Your instructions >>
Search the data below for the word "ankle" and copy each line that holds it.

Dataset entries >>
+===+

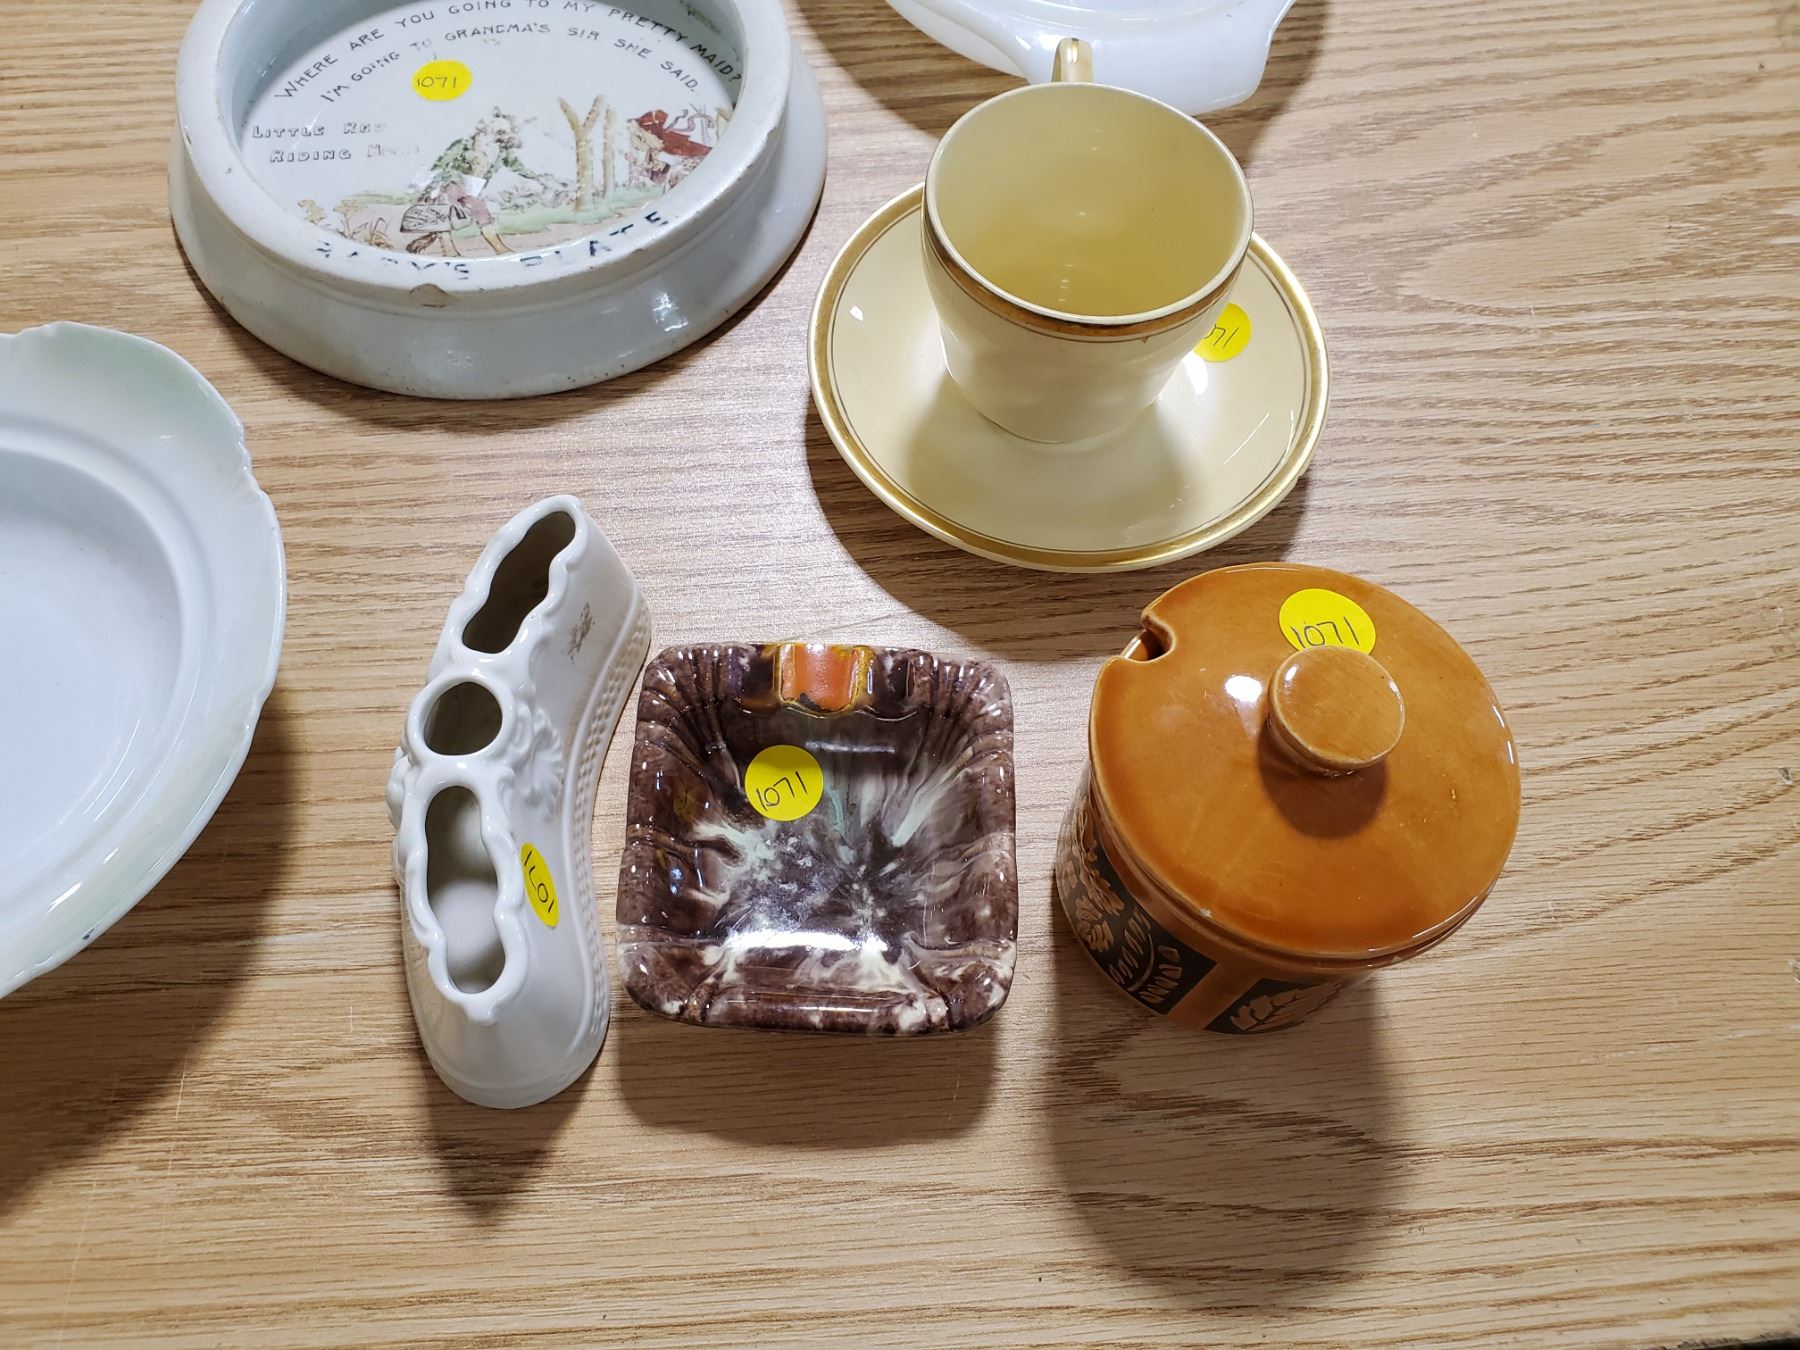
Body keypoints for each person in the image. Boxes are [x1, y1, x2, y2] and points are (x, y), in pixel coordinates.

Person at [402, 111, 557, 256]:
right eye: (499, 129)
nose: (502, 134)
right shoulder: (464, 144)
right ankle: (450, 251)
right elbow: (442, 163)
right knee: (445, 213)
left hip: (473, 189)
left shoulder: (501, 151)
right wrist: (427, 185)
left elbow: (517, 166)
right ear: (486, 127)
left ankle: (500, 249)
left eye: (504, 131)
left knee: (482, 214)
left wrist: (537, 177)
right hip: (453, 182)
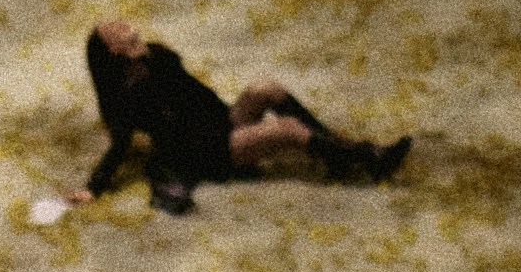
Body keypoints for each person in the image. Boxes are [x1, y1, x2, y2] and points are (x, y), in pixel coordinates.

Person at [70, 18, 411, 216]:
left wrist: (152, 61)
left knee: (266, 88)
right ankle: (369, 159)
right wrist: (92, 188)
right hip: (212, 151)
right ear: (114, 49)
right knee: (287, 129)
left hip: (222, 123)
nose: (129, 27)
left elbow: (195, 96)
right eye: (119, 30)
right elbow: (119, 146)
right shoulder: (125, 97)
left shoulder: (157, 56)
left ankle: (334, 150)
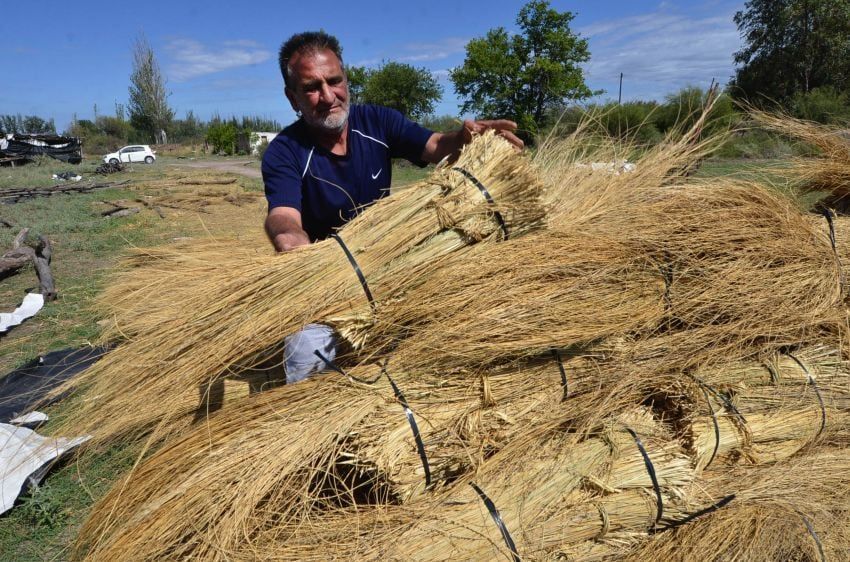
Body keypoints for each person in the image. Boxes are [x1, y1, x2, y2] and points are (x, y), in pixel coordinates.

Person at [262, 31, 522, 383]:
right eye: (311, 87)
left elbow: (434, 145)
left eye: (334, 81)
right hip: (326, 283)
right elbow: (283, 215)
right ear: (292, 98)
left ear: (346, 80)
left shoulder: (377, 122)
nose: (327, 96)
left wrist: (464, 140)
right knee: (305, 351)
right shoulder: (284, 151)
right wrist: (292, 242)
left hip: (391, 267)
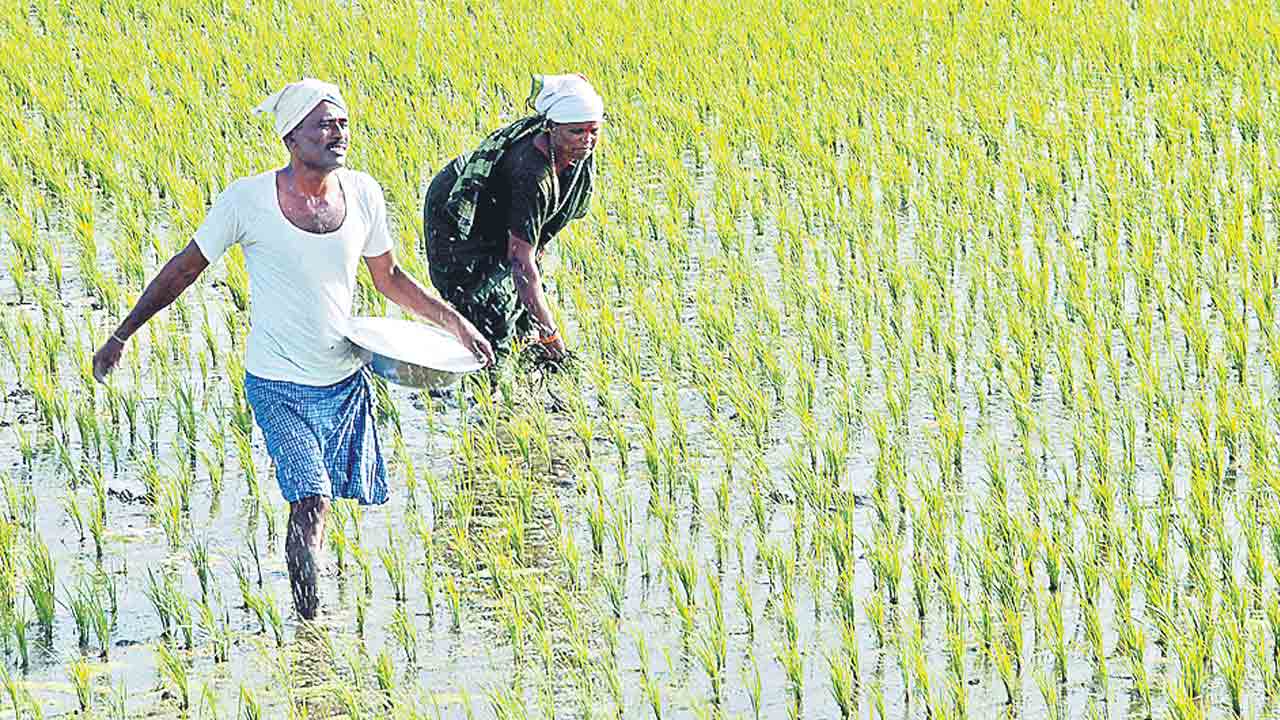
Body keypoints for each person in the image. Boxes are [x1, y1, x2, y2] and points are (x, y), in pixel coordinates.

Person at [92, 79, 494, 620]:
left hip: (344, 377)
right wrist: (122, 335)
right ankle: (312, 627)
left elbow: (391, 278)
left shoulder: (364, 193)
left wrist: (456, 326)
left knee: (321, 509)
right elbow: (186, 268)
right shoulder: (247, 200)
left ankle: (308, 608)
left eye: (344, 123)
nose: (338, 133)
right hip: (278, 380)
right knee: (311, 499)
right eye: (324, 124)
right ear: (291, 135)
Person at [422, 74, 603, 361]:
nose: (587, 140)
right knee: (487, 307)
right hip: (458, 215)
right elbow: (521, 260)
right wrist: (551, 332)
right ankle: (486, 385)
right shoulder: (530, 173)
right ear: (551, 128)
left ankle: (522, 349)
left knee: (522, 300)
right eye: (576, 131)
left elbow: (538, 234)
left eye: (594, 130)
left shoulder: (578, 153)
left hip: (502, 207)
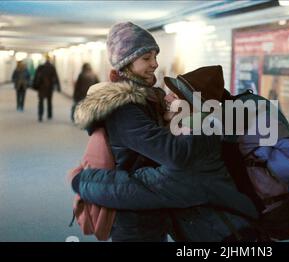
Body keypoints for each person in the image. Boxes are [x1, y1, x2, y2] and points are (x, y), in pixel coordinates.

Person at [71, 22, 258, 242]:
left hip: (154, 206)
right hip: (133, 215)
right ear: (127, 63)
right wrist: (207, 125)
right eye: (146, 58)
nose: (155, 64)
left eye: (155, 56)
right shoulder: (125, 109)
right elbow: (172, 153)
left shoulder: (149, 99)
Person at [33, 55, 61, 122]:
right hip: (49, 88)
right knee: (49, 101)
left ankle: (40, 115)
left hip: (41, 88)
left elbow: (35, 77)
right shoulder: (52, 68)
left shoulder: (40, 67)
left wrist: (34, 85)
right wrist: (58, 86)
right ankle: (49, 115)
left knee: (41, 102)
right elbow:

+===+

Answer for this exercise >>
right ankle: (450, 251)
left ankle: (500, 249)
right ankle: (369, 159)
left ankle: (334, 150)
right ankle: (312, 627)
left ankle: (308, 608)
right ankle: (486, 385)
left ankle: (522, 349)
left ankle: (40, 115)
right ankle: (49, 115)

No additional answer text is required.